§ **Exercise details**: Extract every taxonomy line from all of the records below, reproducing each one character for character and leaving the pictures out of your answer.

§ **Dataset excerpts**:
--- --- ---
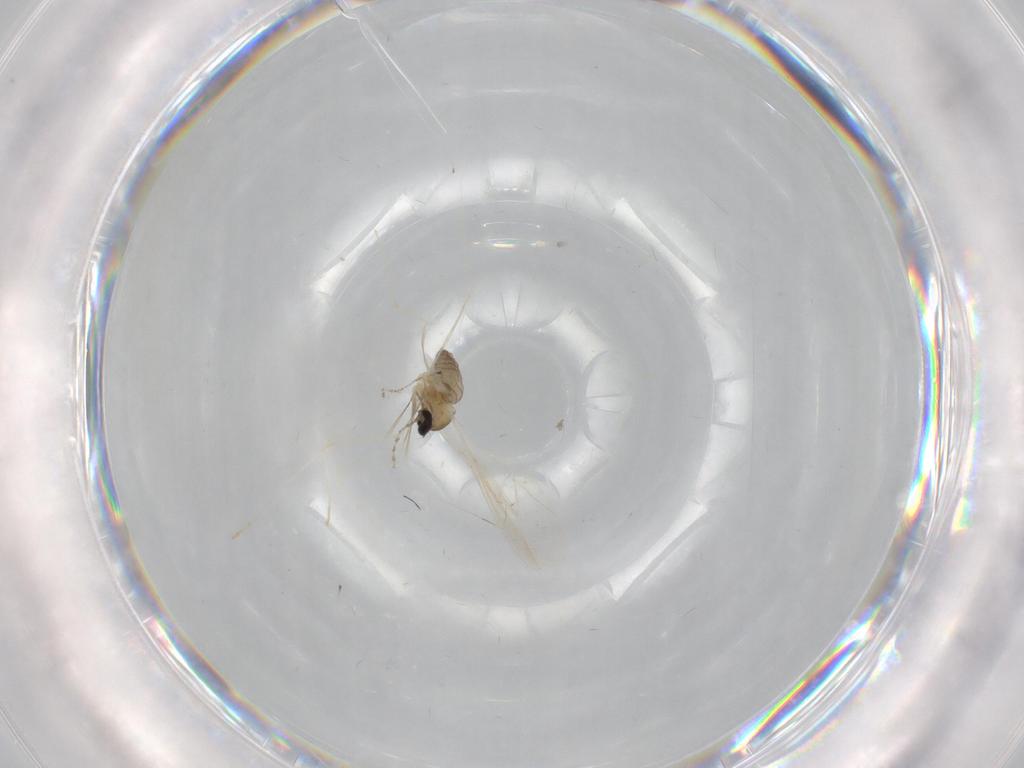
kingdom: Animalia
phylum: Arthropoda
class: Insecta
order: Diptera
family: Cecidomyiidae
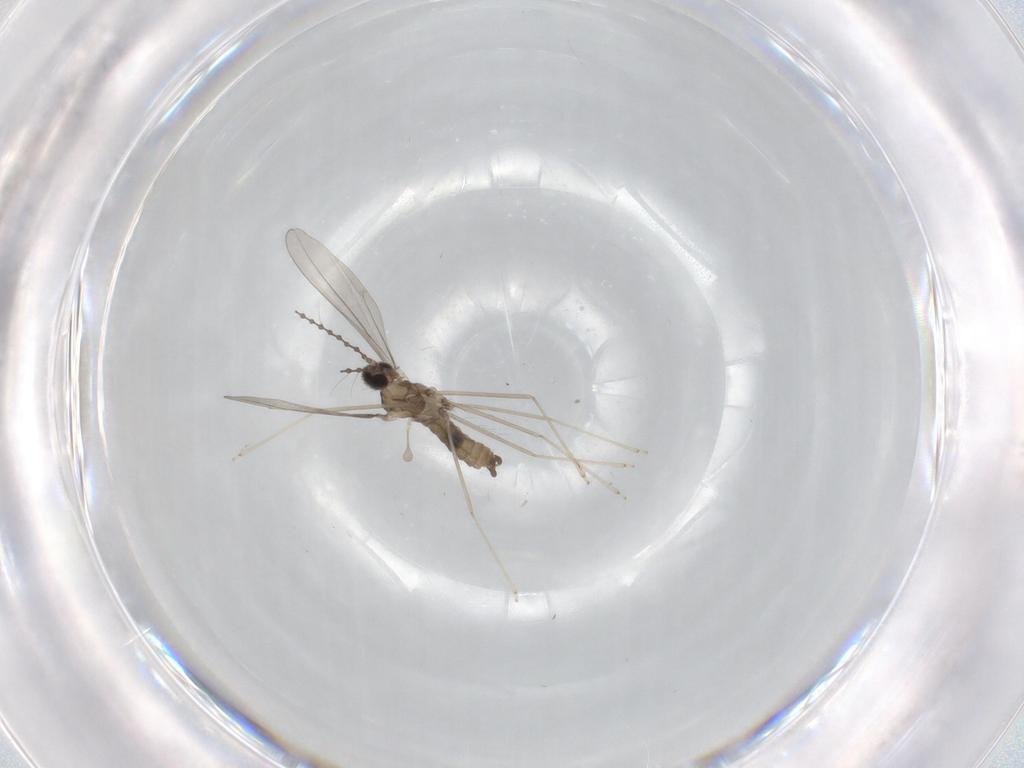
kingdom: Animalia
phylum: Arthropoda
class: Insecta
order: Diptera
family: Cecidomyiidae
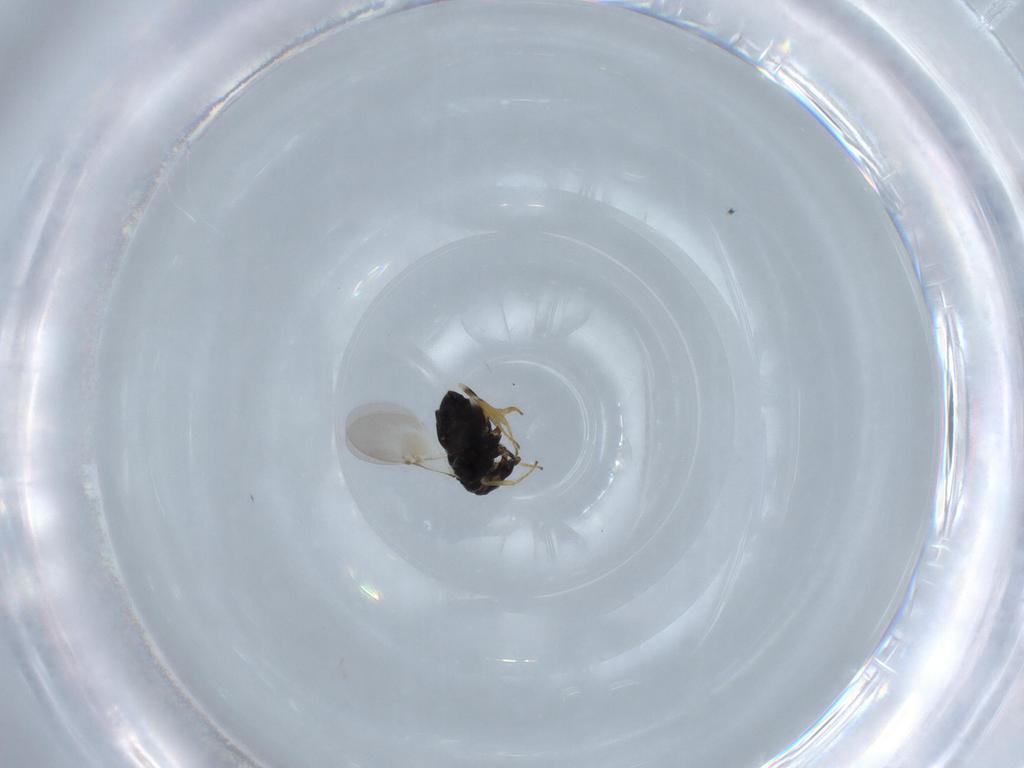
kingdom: Animalia
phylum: Arthropoda
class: Insecta
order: Hymenoptera
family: Encyrtidae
--- --- ---
§ **Exercise response**:
kingdom: Animalia
phylum: Arthropoda
class: Insecta
order: Diptera
family: Cecidomyiidae
kingdom: Animalia
phylum: Arthropoda
class: Insecta
order: Diptera
family: Cecidomyiidae
kingdom: Animalia
phylum: Arthropoda
class: Insecta
order: Hymenoptera
family: Encyrtidae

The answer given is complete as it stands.